Mr Ross extended an olive branch to Mr Johnson on Thursday, disclosing he had withdrawn his letter to the 1922 Committee calling for a vote of no confidence.
The Scottish Conservatives also invited the Prime Minister to speak in person at their two-day spring conference. It had previously been expected he would address the event virtually.
His intervention was a huge boost to Mr Johnson’s longer term hopes of riding out the Partygate scandal as Mr Ross was the first senior Tory to demand his resignation.
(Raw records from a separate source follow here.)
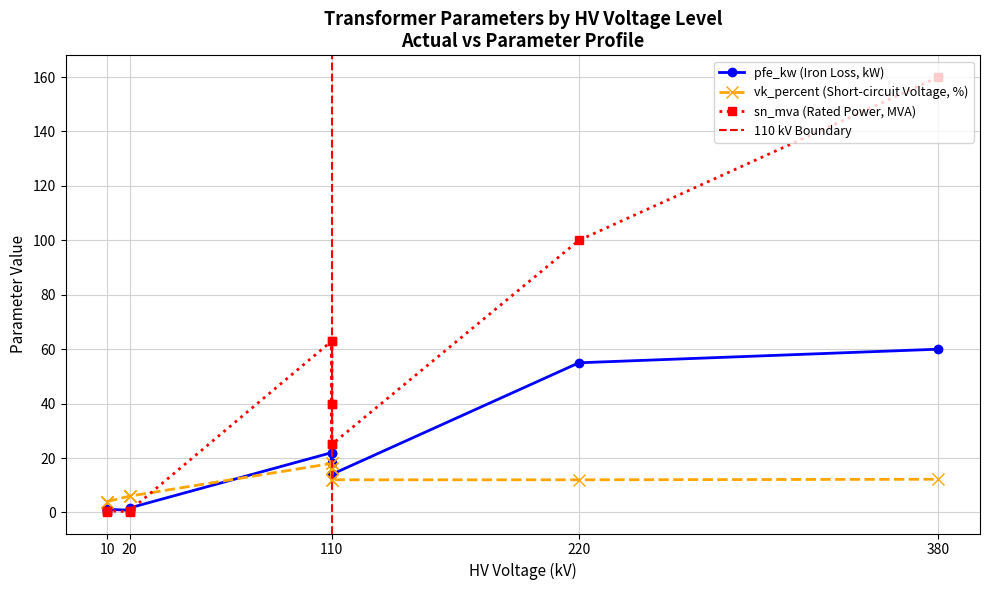

Is the value of vk_percent at 0.4 MVA 20/0.4 kV greater than the value of sn_mva at 63 MVA 110/20 kV?

No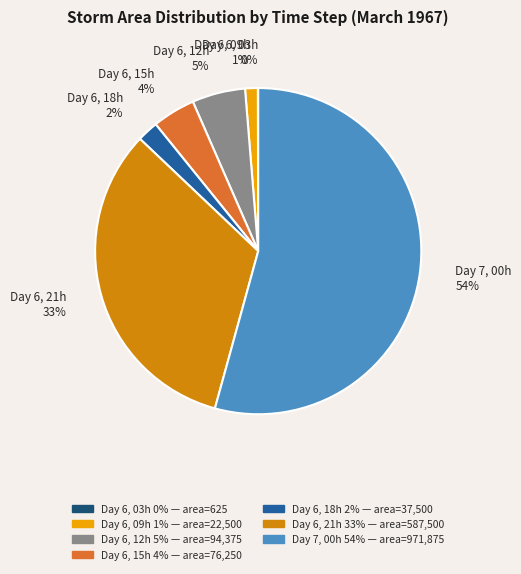

Does Day 7, 00h 54% account for over 50% of the chart?

Yes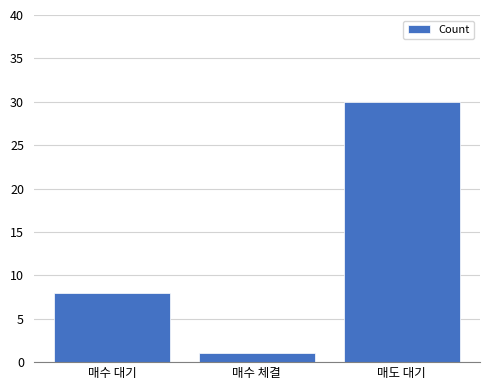

Reading right to left, what are all the values shown in this chart?

매도 대기=30	매수 체결=1	매수 대기=8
Mr Ross urged Mr Johnson to quit in January after the Prime Minister failed to convince him in a phone call about why he attended a Downing Street garden party during lockdown. Almost all the party’s 31 MSPs then echoed their leader’s call.
With the immediate threat to Mr Johnson’s position receding as a result of the Ukraine crisis, Mr Ross had been under increasing pressure to explain how he could continue working with the Prime Minister while seeking his removal from office.
‘Now is the time for unity’
The Scottish Tory leader told the BBC: “Now is not the time to try and replace a prime minister – now is the time for unity. The only person who would gain from the removal of a UK prime minister from office would be Vladimir Putin.”
He added: “We should be supporting the Government to support the people of Ukraine, to support the government of Ukraine, because the real threat to everything at the moment is from Vladimir Putin.
“It’s not actions that took place a couple of years ago, serious though they are. It’s the actions that are happening right now, with people dying, children losing their lives and a country being destroyed through no fault of their own.”